Though it had been nice to see the woman who had always treated Lavinia like a little sister, it had also been a tad depressing. Lavinia had been left wondering if that was to be her fate after she graduated too. All her hard work, all her perfect grades, gone towards making her family proud and finding an appropriate husband for whom she would play hostess while he pulled the strings of the magical world. She knew the answer, of course. And she wasn't particularly fond of it. Lavinia's personal ambitions didn't start or end with a rich husband.

Now, back at the castle, Lavinia breathed a deep sigh of relief, glad to be away from the machinations of her family. And glad she wouldn't have to deal with her grandmother for the next year or so at least. Theia, though functionally the matriarch of the Selwyn family, had retired to a small magical village in the German countryside and wasn't particularly inclined to leave it more often than she deemed necessary.

The halls were lit only sparsely by torches as Lavinia made her way down to the Slytherin dormitories, and though she didn't know the exact time, she was certain it was past curfew. The common room was almost empty, and about as dark and cold as it ever got. The fire had burned down the coals and the moon was a mere sliver in the sky, leaving no light to filter through the dark waters of the lake.

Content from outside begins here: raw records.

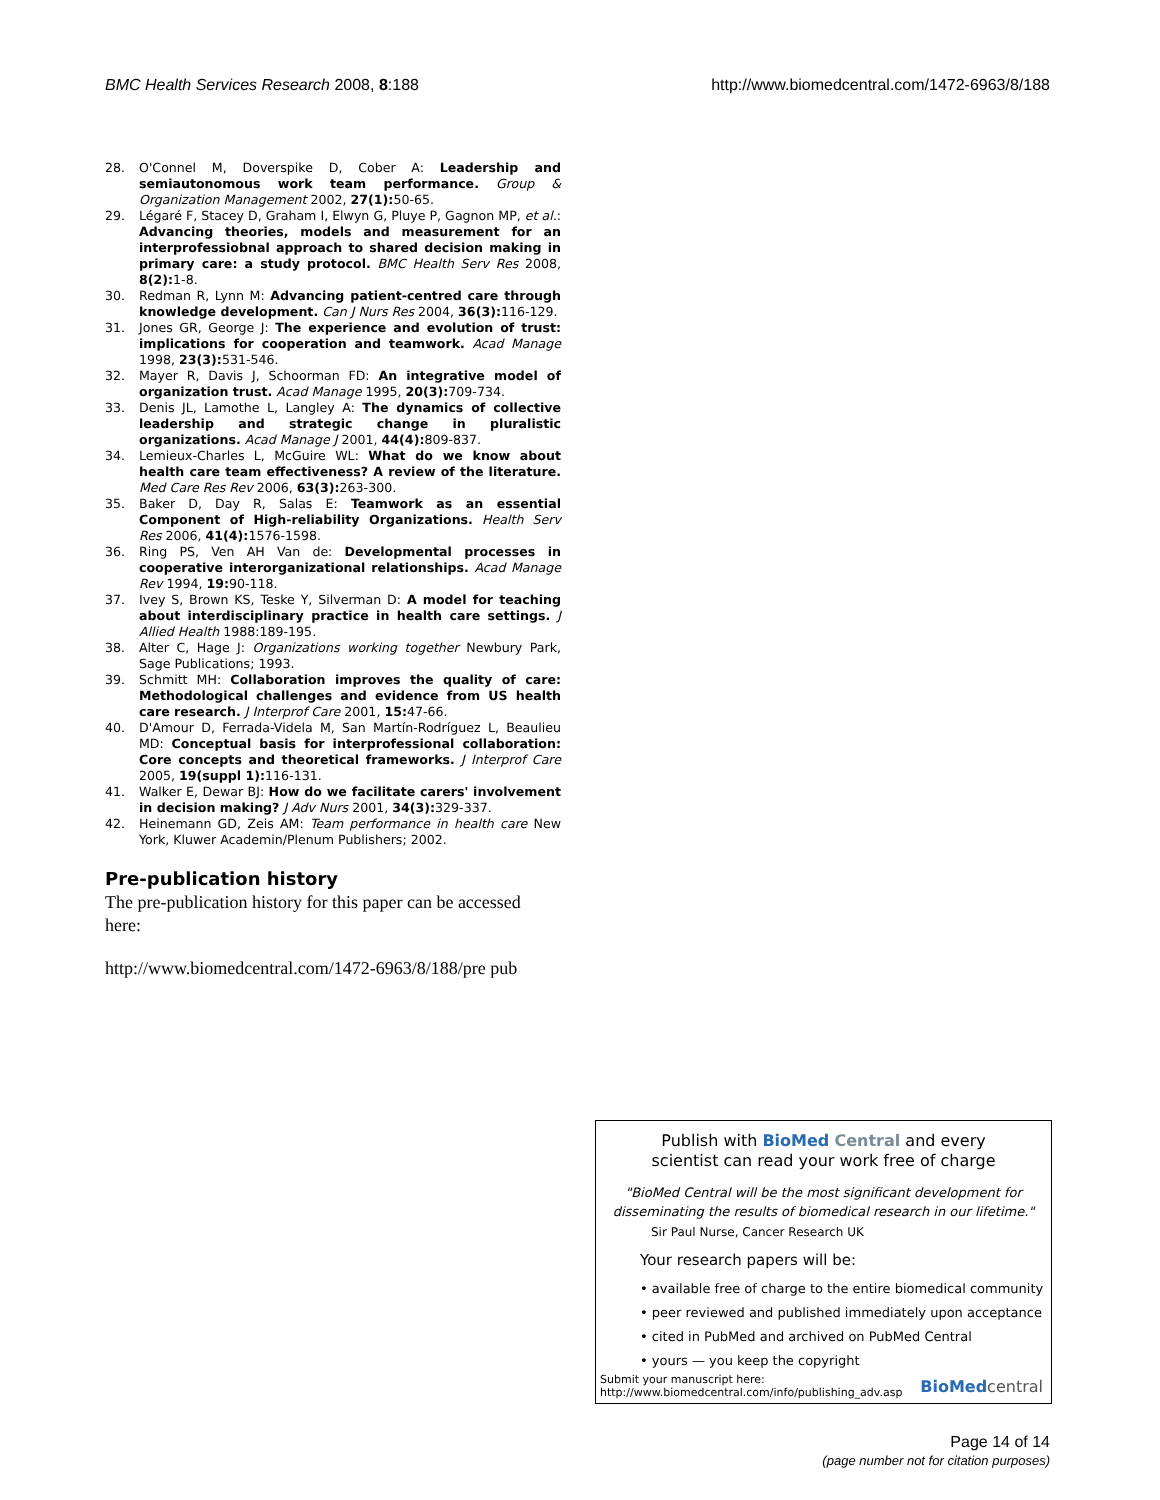BMC Health Services Research 2008, 8:188
http://www.biomedcentral.com/1472-6963/8/188
28. O'Connel M, Doverspike D, Cober A: Leadership and semiautonomous work team performance. Group & Organization Management 2002, 27(1): 50-65.
29. Légaré F, Stacey D, Graham I, Elwyn G, Pluye P, Gagnon MP, et al.: Advancing theories, models and measurement for an interprofessiobnal approach to shared decision making in primary care: a study protocol. BMC Health Serv Res 2008, 8(2): 1-8.
30. Redman R, Lynn M: Advancing patient-centred care through knowledge development. Can J Nurs Res 2004, 36(3): 116-129.
31. Jones GR, George J: The experience and evolution of trust: implications for cooperation and teamwork. Acad Manage 1998, 23(3): 531-546.
32. Mayer R, Davis J, Schoorman FD: An integrative model of organization trust. Acad Manage 1995, 20(3): 709-734.
33. Denis JL, Lamothe L, Langley A: The dynamics of collective leadership and strategic change in pluralistic organizations. Acad Manage J 2001, 44(4): 809-837.
34. Lemieux-Charles L, McGuire WL: What do we know about health care team effectiveness? A review of the literature. Med Care Res Rev 2006, 63(3): 263-300.
35. Baker D, Day R, Salas E: Teamwork as an essential Component of High-reliability Organizations. Health Serv Res 2006, 41(4): 1576-1598.
36. Ring PS, Ven AH Van de: Developmental processes in cooperative interorganizational relationships. Acad Manage Rev 1994, 19: 90-118.
37. Ivey S, Brown KS, Teske Y, Silverman D: A model for teaching about interdisciplinary practice in health care settings. J Allied Health 1988:189-195.
38. Alter C, Hage J: Organizations working together Newbury Park, Sage Publications; 1993.
39. Schmitt MH: Collaboration improves the quality of care: Methodological challenges and evidence from US health care research. J Interprof Care 2001, 15: 47-66.
40. D'Amour D, Ferrada-Videla M, San Martín-Rodríguez L, Beaulieu MD: Conceptual basis for interprofessional collaboration: Core concepts and theoretical frameworks. J Interprof Care 2005, 19(suppl 1): 116-131.
41. Walker E, Dewar BJ: How do we facilitate carers' involvement in decision making? J Adv Nurs 2001, 34(3): 329-337.
42. Heinemann GD, Zeis AM: Team performance in health care New York, Kluwer Academin/Plenum Publishers; 2002.
Pre-publication history
The pre-publication history for this paper can be accessed here:
http://www.biomedcentral.com/1472-6963/8/188/pre pub
Publish with Bio Med Central and every
scientist can read your work free of charge
"BioMed Central will be the most significant development for
disseminating the results of biomedical research in our lifetime."
Sir Paul Nurse, Cancer Research UK
Your research papers will be:
• available free of charge to the entire biomedical community
• peer reviewed and published immediately upon acceptance
• cited in PubMed and archived on PubMed Central
• yours — you keep the copyright
Submit your manuscript here:
http://www.biomedcentral.com/info/publishing_adv.asp
BioMed central
Page 14 of 14
(page number not for citation purposes)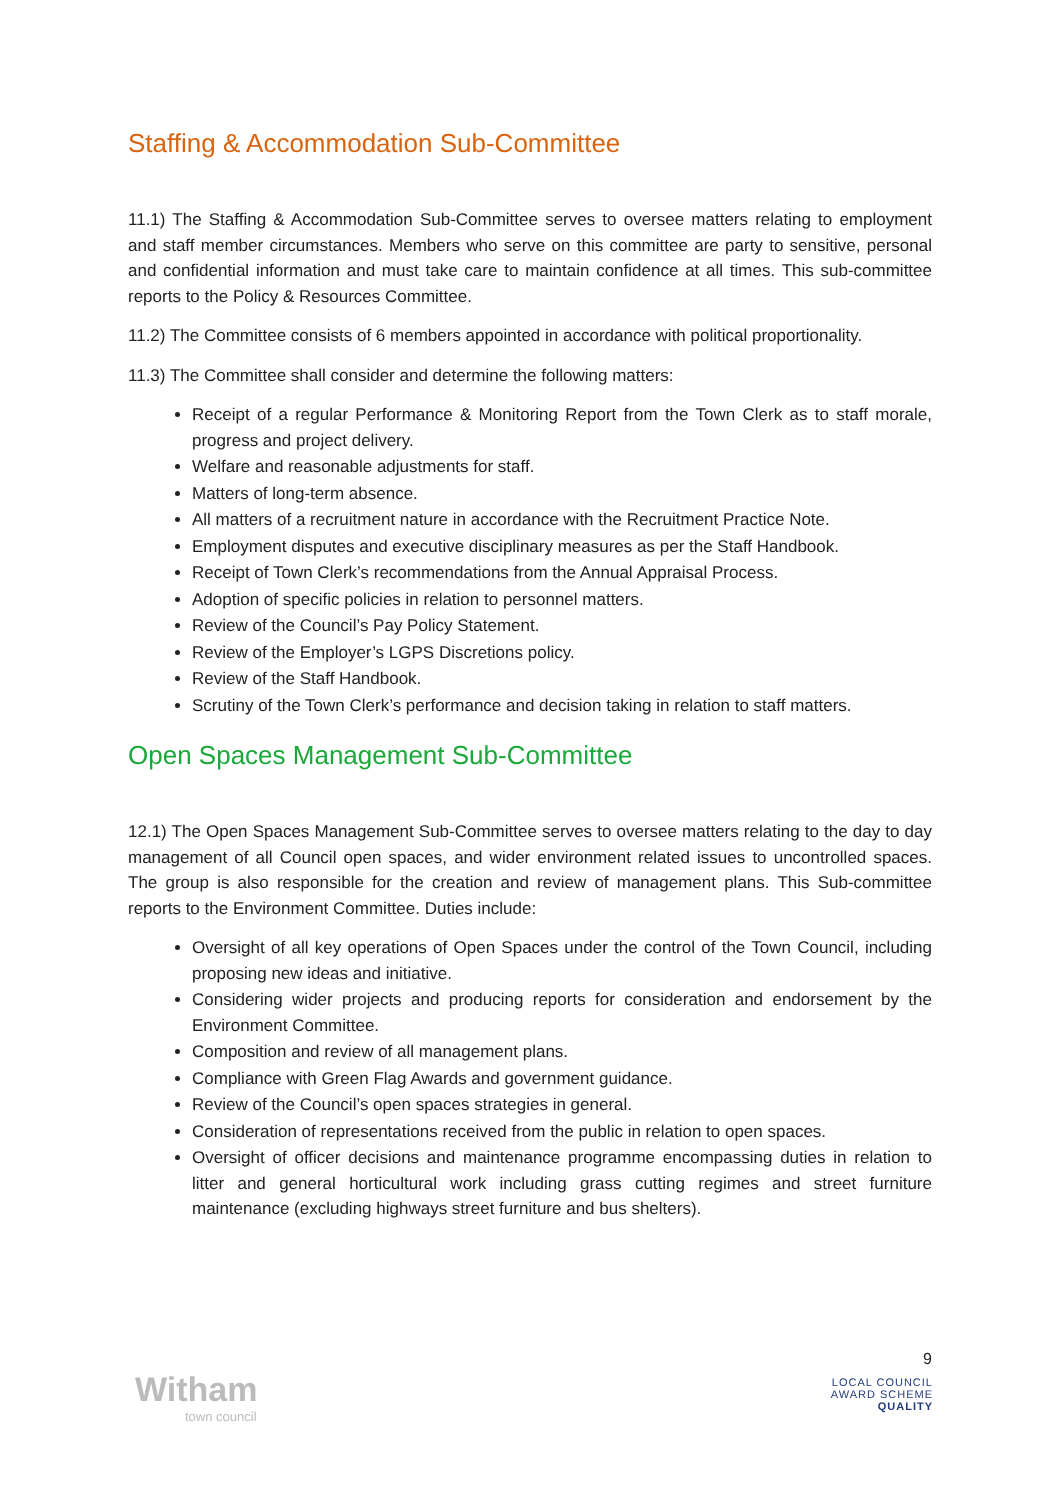Staffing & Accommodation Sub-Committee
11.1) The Staffing & Accommodation Sub-Committee serves to oversee matters relating to employment and staff member circumstances. Members who serve on this committee are party to sensitive, personal and confidential information and must take care to maintain confidence at all times. This sub-committee reports to the Policy & Resources Committee.
11.2) The Committee consists of 6 members appointed in accordance with political proportionality.
11.3) The Committee shall consider and determine the following matters:
Receipt of a regular Performance & Monitoring Report from the Town Clerk as to staff morale, progress and project delivery.
Welfare and reasonable adjustments for staff.
Matters of long-term absence.
All matters of a recruitment nature in accordance with the Recruitment Practice Note.
Employment disputes and executive disciplinary measures as per the Staff Handbook.
Receipt of Town Clerk’s recommendations from the Annual Appraisal Process.
Adoption of specific policies in relation to personnel matters.
Review of the Council’s Pay Policy Statement.
Review of the Employer’s LGPS Discretions policy.
Review of the Staff Handbook.
Scrutiny of the Town Clerk’s performance and decision taking in relation to staff matters.
Open Spaces Management Sub-Committee
12.1) The Open Spaces Management Sub-Committee serves to oversee matters relating to the day to day management of all Council open spaces, and wider environment related issues to uncontrolled spaces. The group is also responsible for the creation and review of management plans. This Sub-committee reports to the Environment Committee. Duties include:
Oversight of all key operations of Open Spaces under the control of the Town Council, including proposing new ideas and initiative.
Considering wider projects and producing reports for consideration and endorsement by the Environment Committee.
Composition and review of all management plans.
Compliance with Green Flag Awards and government guidance.
Review of the Council’s open spaces strategies in general.
Consideration of representations received from the public in relation to open spaces.
Oversight of officer decisions and maintenance programme encompassing duties in relation to litter and general horticultural work including grass cutting regimes and street furniture maintenance (excluding highways street furniture and bus shelters).
Witham
town council
9
LOCAL COUNCIL
AWARD SCHEME
QUALITY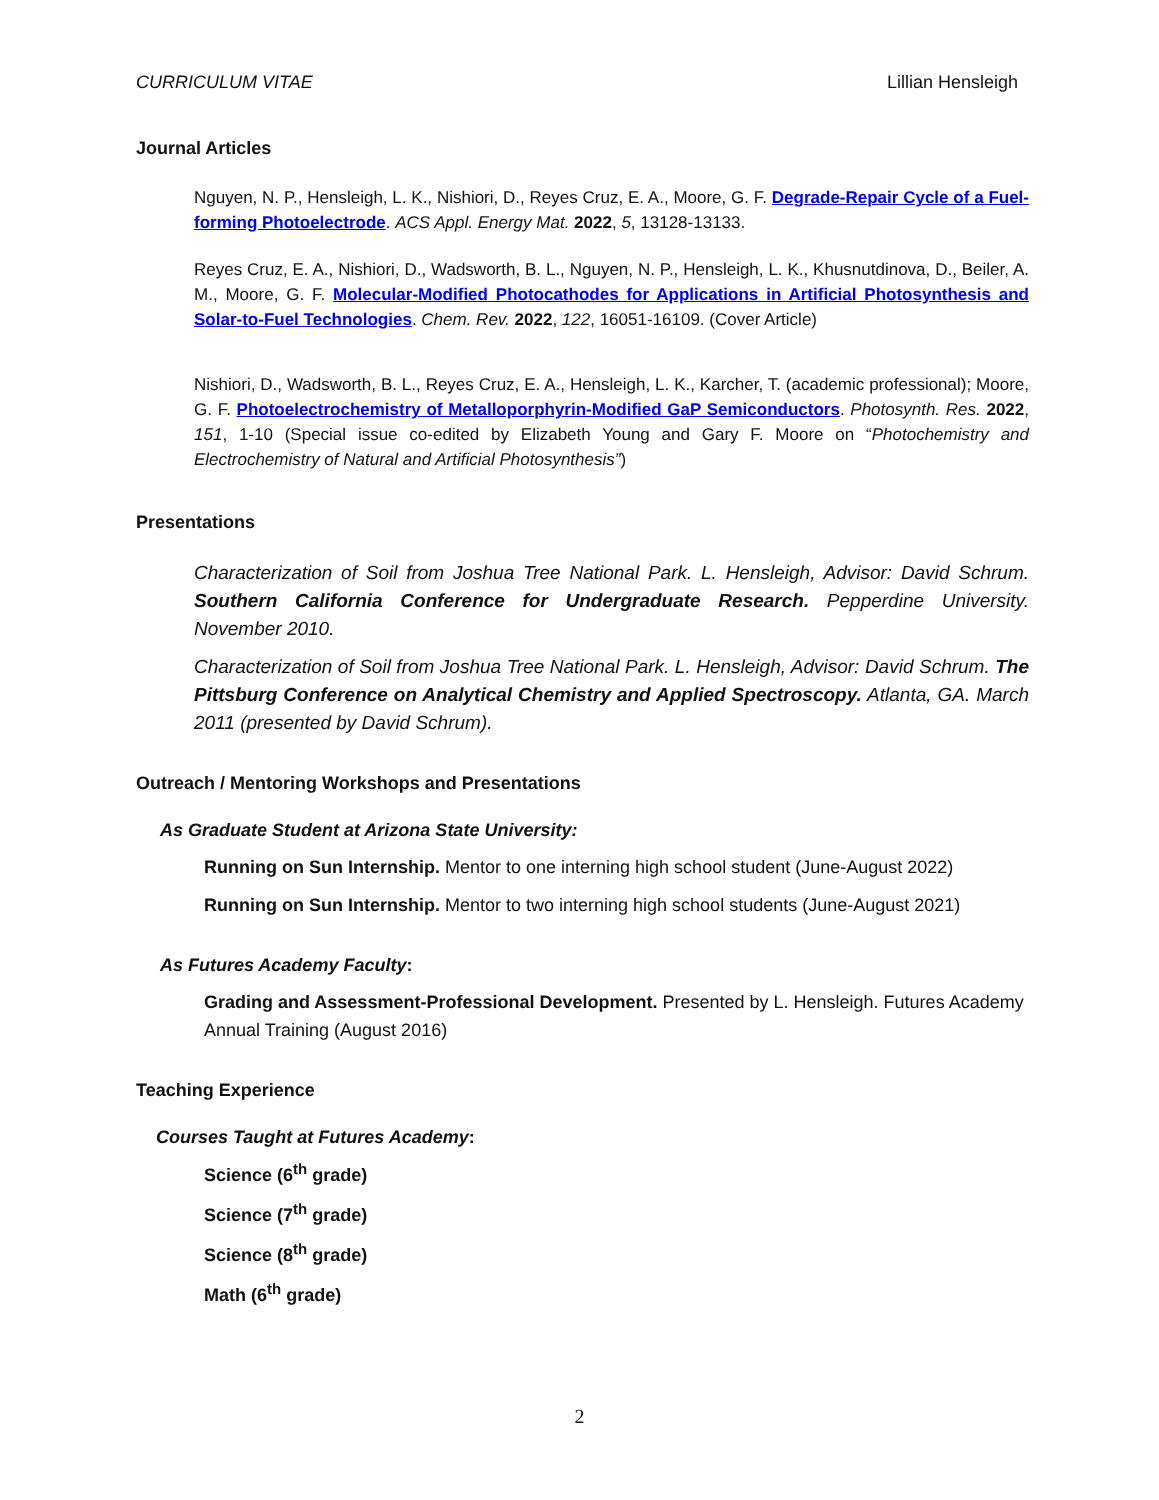CURRICULUM VITAE Lillian Hensleigh
Journal Articles
Nguyen, N. P., Hensleigh, L. K., Nishiori, D., Reyes Cruz, E. A., Moore, G. F. Degrade-Repair Cycle of a Fuel-forming Photoelectrode. ACS Appl. Energy Mat. 2022, 5, 13128-13133.
Reyes Cruz, E. A., Nishiori, D., Wadsworth, B. L., Nguyen, N. P., Hensleigh, L. K., Khusnutdinova, D., Beiler, A. M., Moore, G. F. Molecular-Modified Photocathodes for Applications in Artificial Photosynthesis and Solar-to-Fuel Technologies. Chem. Rev. 2022, 122, 16051-16109. (Cover Article)
Nishiori, D., Wadsworth, B. L., Reyes Cruz, E. A., Hensleigh, L. K., Karcher, T. (academic professional); Moore, G. F. Photoelectrochemistry of Metalloporphyrin-Modified GaP Semiconductors. Photosynth. Res. 2022, 151, 1-10 (Special issue co-edited by Elizabeth Young and Gary F. Moore on “Photochemistry and Electrochemistry of Natural and Artificial Photosynthesis”)
Presentations
Characterization of Soil from Joshua Tree National Park. L. Hensleigh, Advisor: David Schrum. Southern California Conference for Undergraduate Research. Pepperdine University. November 2010.
Characterization of Soil from Joshua Tree National Park. L. Hensleigh, Advisor: David Schrum. The Pittsburg Conference on Analytical Chemistry and Applied Spectroscopy. Atlanta, GA. March 2011 (presented by David Schrum).
Outreach / Mentoring Workshops and Presentations
As Graduate Student at Arizona State University:
Running on Sun Internship. Mentor to one interning high school student (June-August 2022)
Running on Sun Internship. Mentor to two interning high school students (June-August 2021)
As Futures Academy Faculty:
Grading and Assessment-Professional Development. Presented by L. Hensleigh. Futures Academy Annual Training (August 2016)
Teaching Experience
Courses Taught at Futures Academy:
Science (6<sup>th</sup> grade)
Science (7<sup>th</sup> grade)
Science (8<sup>th</sup> grade)
Math (6<sup>th</sup> grade)
2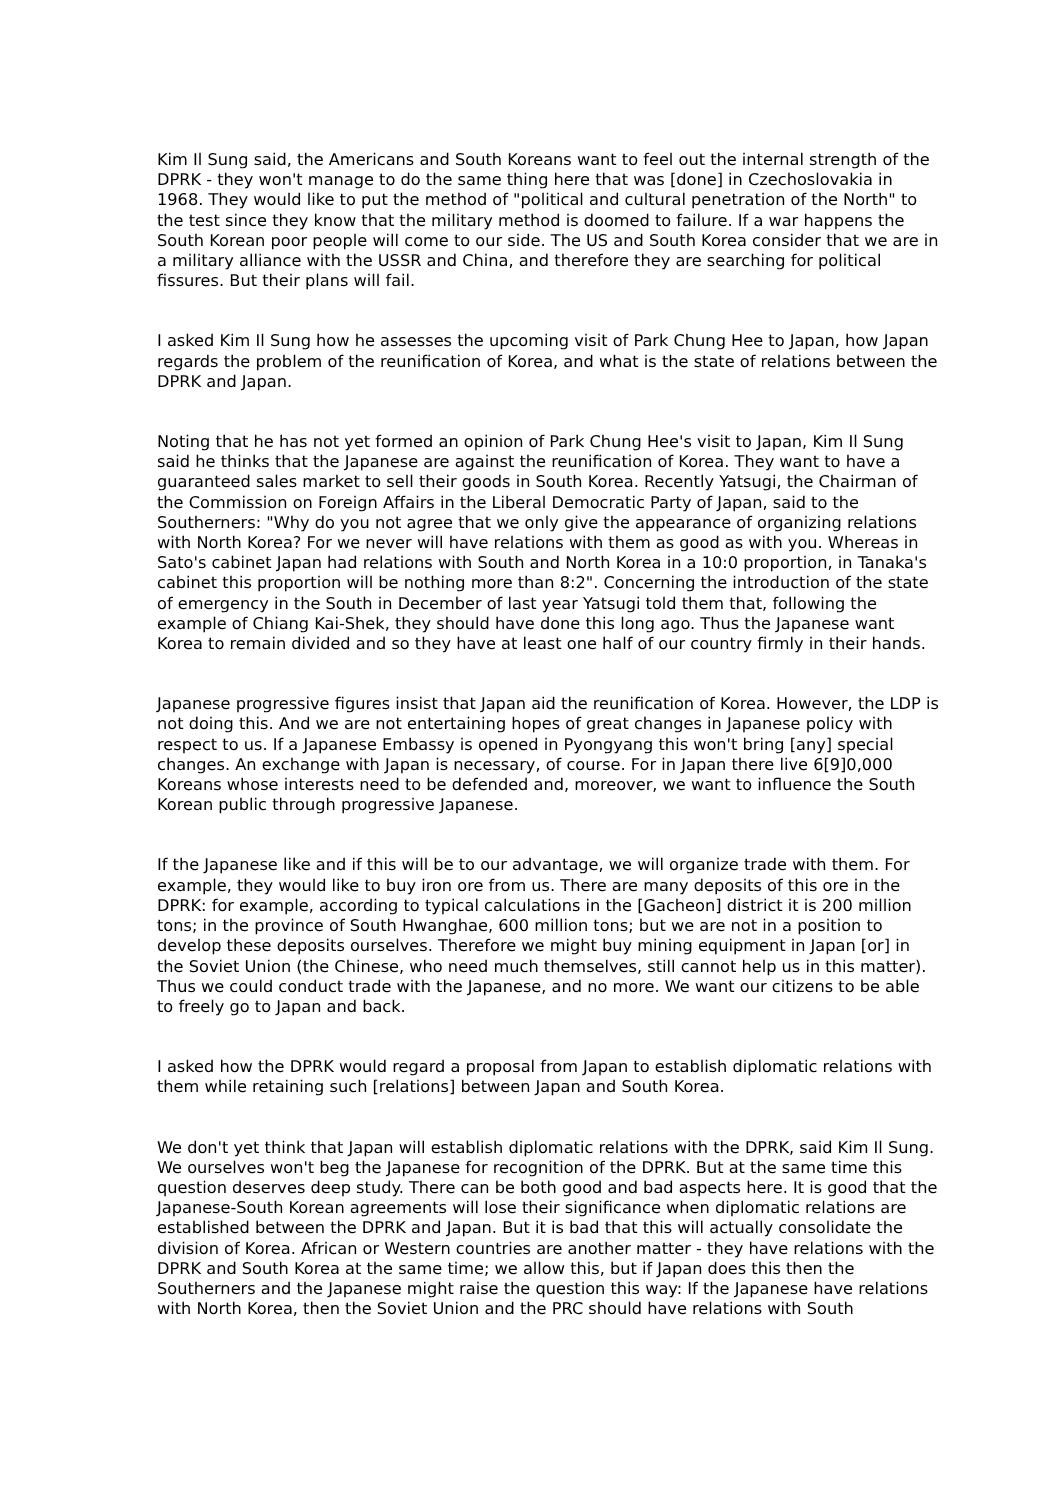Kim Il Sung said, the Americans and South Koreans want to feel out the internal strength of the DPRK - they won't manage to do the same thing here that was [done] in Czechoslovakia in 1968. They would like to put the method of "political and cultural penetration of the North" to the test since they know that the military method is doomed to failure. If a war happens the South Korean poor people will come to our side. The US and South Korea consider that we are in a military alliance with the USSR and China, and therefore they are searching for political fissures. But their plans will fail.
I asked Kim Il Sung how he assesses the upcoming visit of Park Chung Hee to Japan, how Japan regards the problem of the reunification of Korea, and what is the state of relations between the DPRK and Japan.
Noting that he has not yet formed an opinion of Park Chung Hee's visit to Japan, Kim Il Sung said he thinks that the Japanese are against the reunification of Korea. They want to have a guaranteed sales market to sell their goods in South Korea. Recently Yatsugi, the Chairman of the Commission on Foreign Affairs in the Liberal Democratic Party of Japan, said to the Southerners: "Why do you not agree that we only give the appearance of organizing relations with North Korea? For we never will have relations with them as good as with you. Whereas in Sato's cabinet Japan had relations with South and North Korea in a 10:0 proportion, in Tanaka's cabinet this proportion will be nothing more than 8:2". Concerning the introduction of the state of emergency in the South in December of last year Yatsugi told them that, following the example of Chiang Kai-Shek, they should have done this long ago. Thus the Japanese want Korea to remain divided and so they have at least one half of our country firmly in their hands.
Japanese progressive figures insist that Japan aid the reunification of Korea. However, the LDP is not doing this. And we are not entertaining hopes of great changes in Japanese policy with respect to us. If a Japanese Embassy is opened in Pyongyang this won't bring [any] special changes. An exchange with Japan is necessary, of course. For in Japan there live 6[9]0,000 Koreans whose interests need to be defended and, moreover, we want to influence the South Korean public through progressive Japanese.
If the Japanese like and if this will be to our advantage, we will organize trade with them. For example, they would like to buy iron ore from us. There are many deposits of this ore in the DPRK: for example, according to typical calculations in the [Gacheon] district it is 200 million tons; in the province of South Hwanghae, 600 million tons; but we are not in a position to develop these deposits ourselves. Therefore we might buy mining equipment in Japan [or] in the Soviet Union (the Chinese, who need much themselves, still cannot help us in this matter). Thus we could conduct trade with the Japanese, and no more. We want our citizens to be able to freely go to Japan and back.
I asked how the DPRK would regard a proposal from Japan to establish diplomatic relations with them while retaining such [relations] between Japan and South Korea.
We don't yet think that Japan will establish diplomatic relations with the DPRK, said Kim Il Sung. We ourselves won't beg the Japanese for recognition of the DPRK. But at the same time this question deserves deep study. There can be both good and bad aspects here. It is good that the Japanese-South Korean agreements will lose their significance when diplomatic relations are established between the DPRK and Japan. But it is bad that this will actually consolidate the division of Korea. African or Western countries are another matter - they have relations with the DPRK and South Korea at the same time; we allow this, but if Japan does this then the Southerners and the Japanese might raise the question this way: If the Japanese have relations with North Korea, then the Soviet Union and the PRC should have relations with South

"I almost thought you wouldn't come back," joked a voice from one of the couches. Lavinia squinted, trying to make the person out. "What, don't recognize me just by my voice?" he teased.

She rolled her eyes - a gesture lost on her companion in the dark. It was Severus, of course, but in her tired state she hadn't paid any attention to his voice when he greeted her.

"I know it's you, Sev," she said, trying to mask the exhaustion she was certain would show in her voice, even if he couldn't see her face.

"Tired?" he asked. Evidently, she had failed in that particular endeavor.